• **Your objective**
Within the records that follow, restate exactly the lines from the line with "TASK-178, due: Mar 4 -> Mar 3" down to the line with "Make library out", including both. Omit the pictures.

[Saved entries]
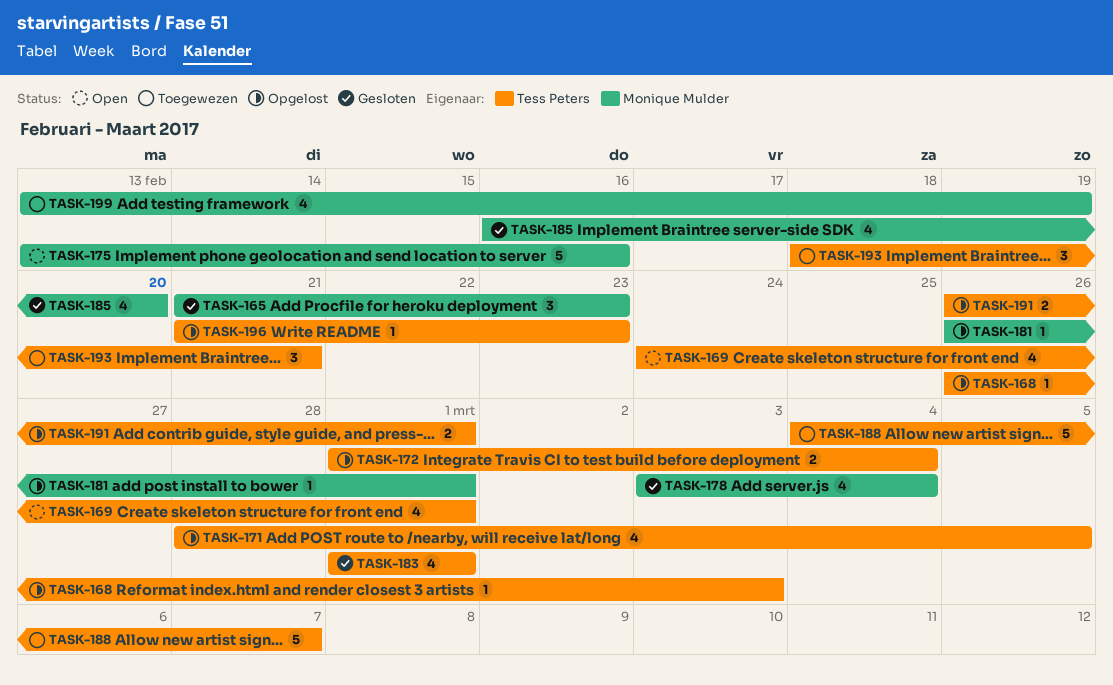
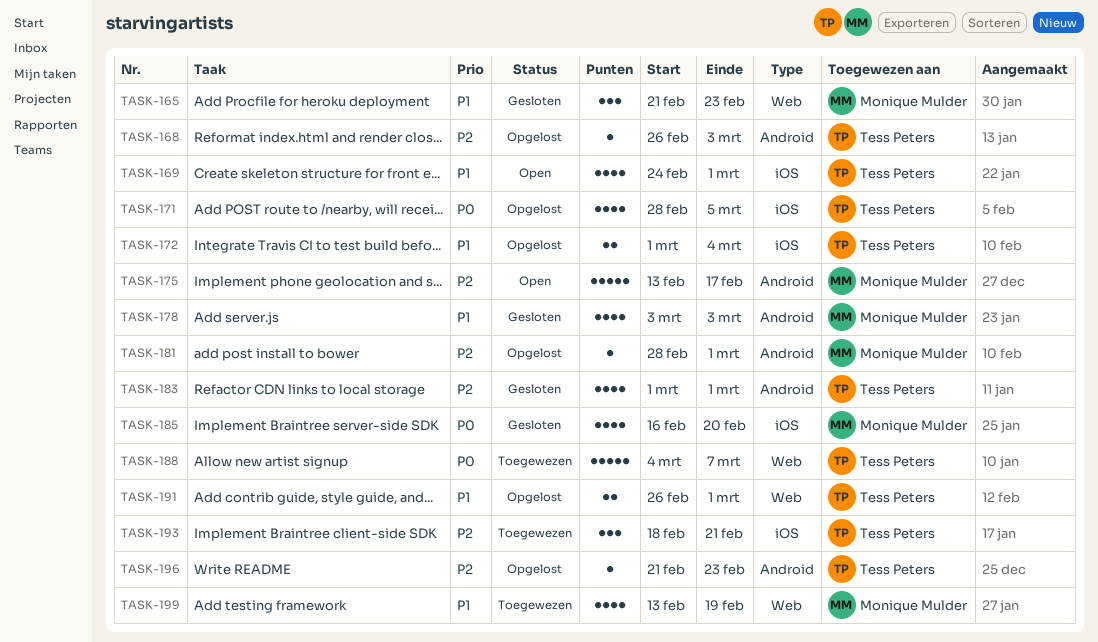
TASK-175, due: Feb 16 -> Feb 17
TASK-178, due: Mar 4 -> Mar 3
TASK-181, start: Feb 26 -> Feb 28

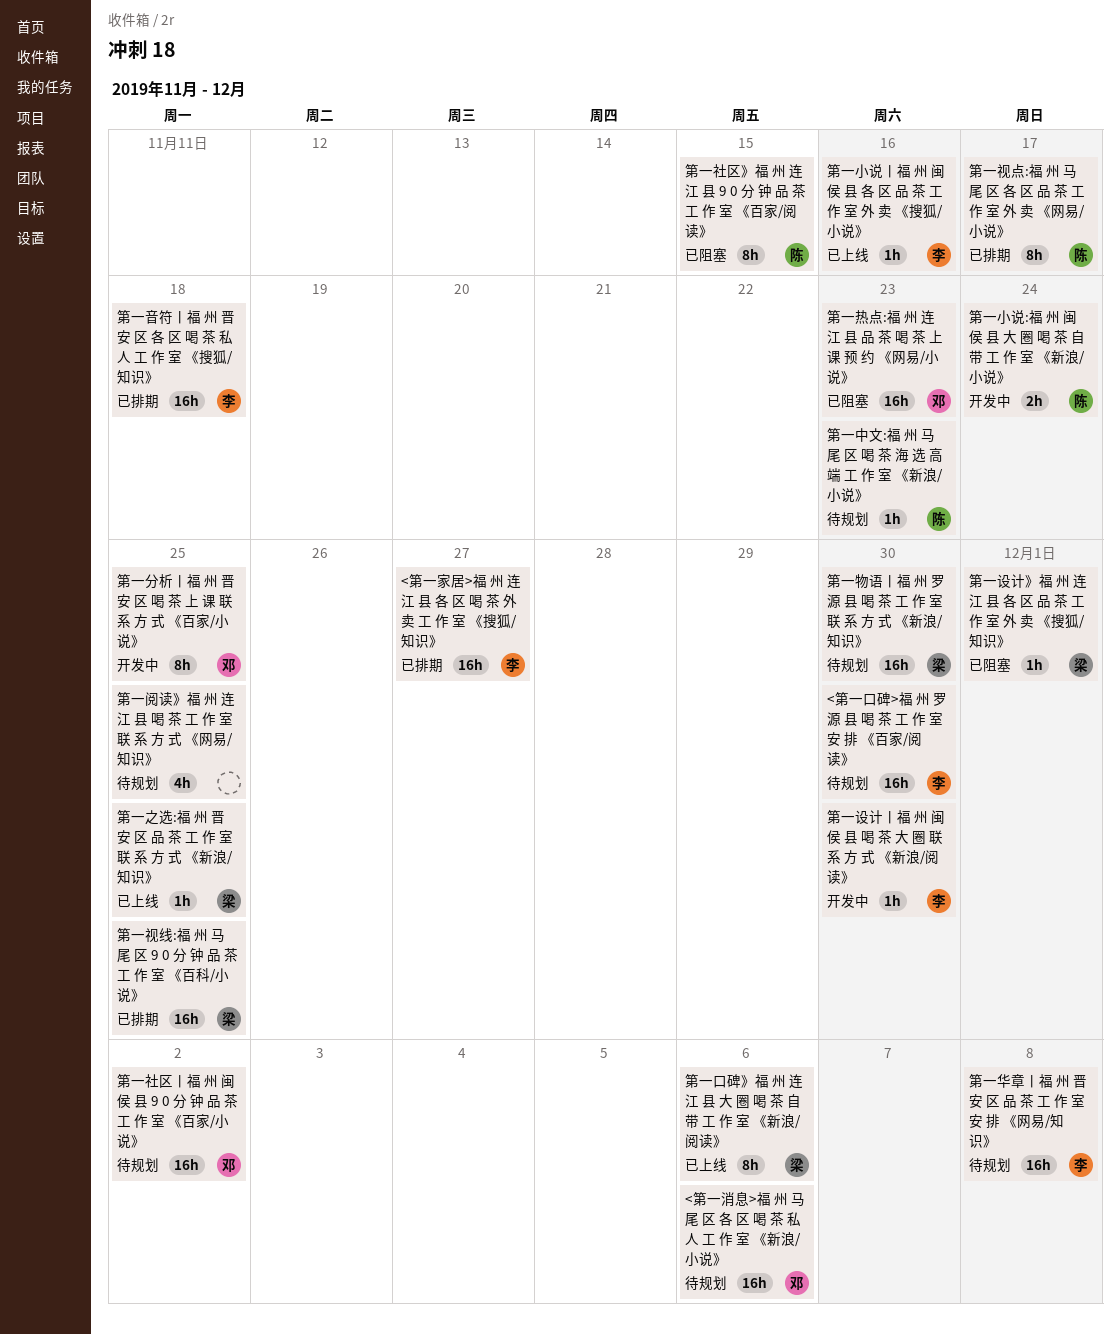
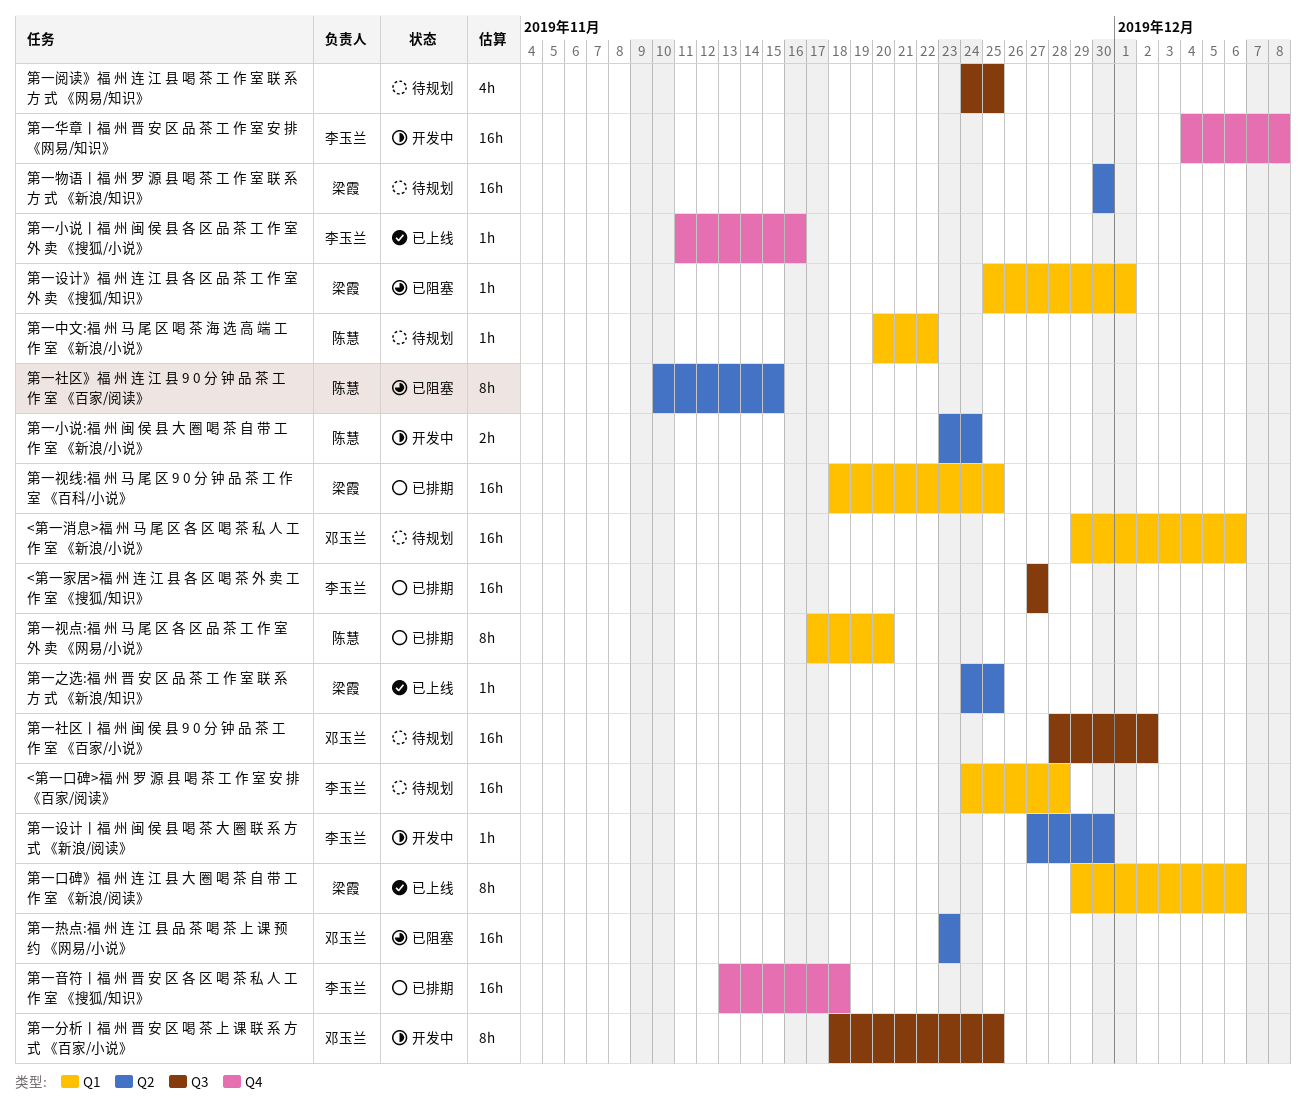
<第一口碑>福 州 罗 源 县 喝 茶 工 作 室 安 排 《百家/阅读》, due: Nov 30 -> Nov 28
第一中文:福 州 马 尾 区 喝 茶 海 选 高 端 工 作 室 《新浪/小说》, due: Nov 23 -> Nov 22
第一华章丨福 州 晋 安 区 品 茶 工 作 室 安 排 《网易/知识》, status: 待规划 -> 开发中
第一视点:福 州 马 尾 区 各 区 品 茶 工 作 室 外 卖 《网易/小说》, due: Nov 17 -> Nov 20

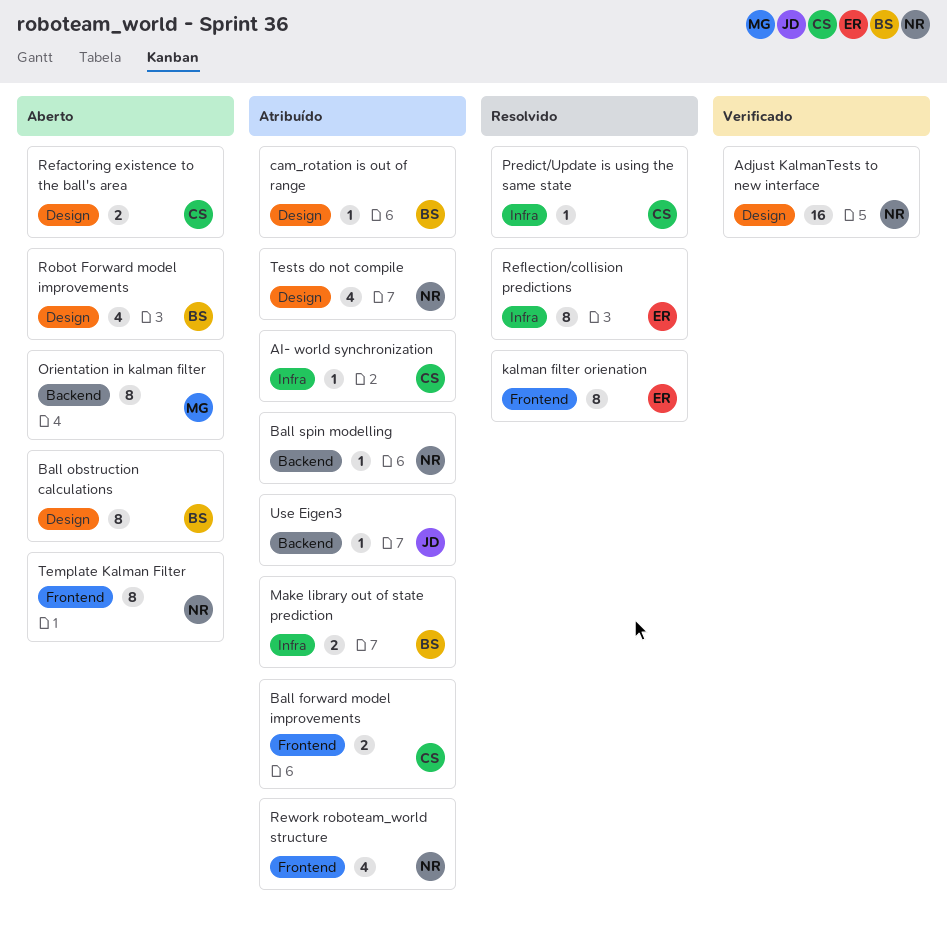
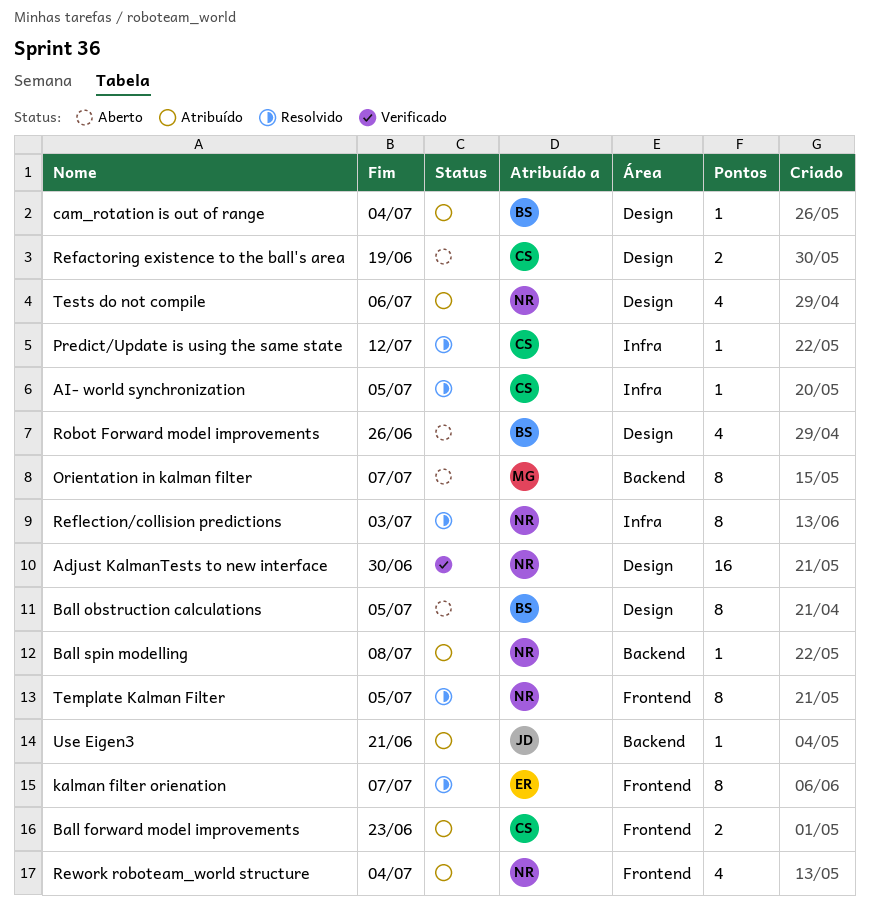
AI- world synchronization, status: Atribuído -> Resolvido
Make library out of state prediction: present -> none
Reflection/collision predictions, owner: ER -> NR
Template Kalman Filter, status: Aberto -> Resolvido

• **Answer box**
TASK-178, due: Mar 4 -> Mar 3
TASK-181, start: Feb 26 -> Feb 28

<第一口碑>福 州 罗 源 县 喝 茶 工 作 室 安 排 《百家/阅读》, due: Nov 30 -> Nov 28
第一中文:福 州 马 尾 区 喝 茶 海 选 高 端 工 作 室 《新浪/小说》, due: Nov 23 -> Nov 22
第一华章丨福 州 晋 安 区 品 茶 工 作 室 安 排 《网易/知识》, status: 待规划 -> 开发中
第一视点:福 州 马 尾 区 各 区 品 茶 工 作 室 外 卖 《网易/小说》, due: Nov 17 -> Nov 20

AI- world synchronization, status: Atribuído -> Resolvido
Make library out of state prediction: present -> none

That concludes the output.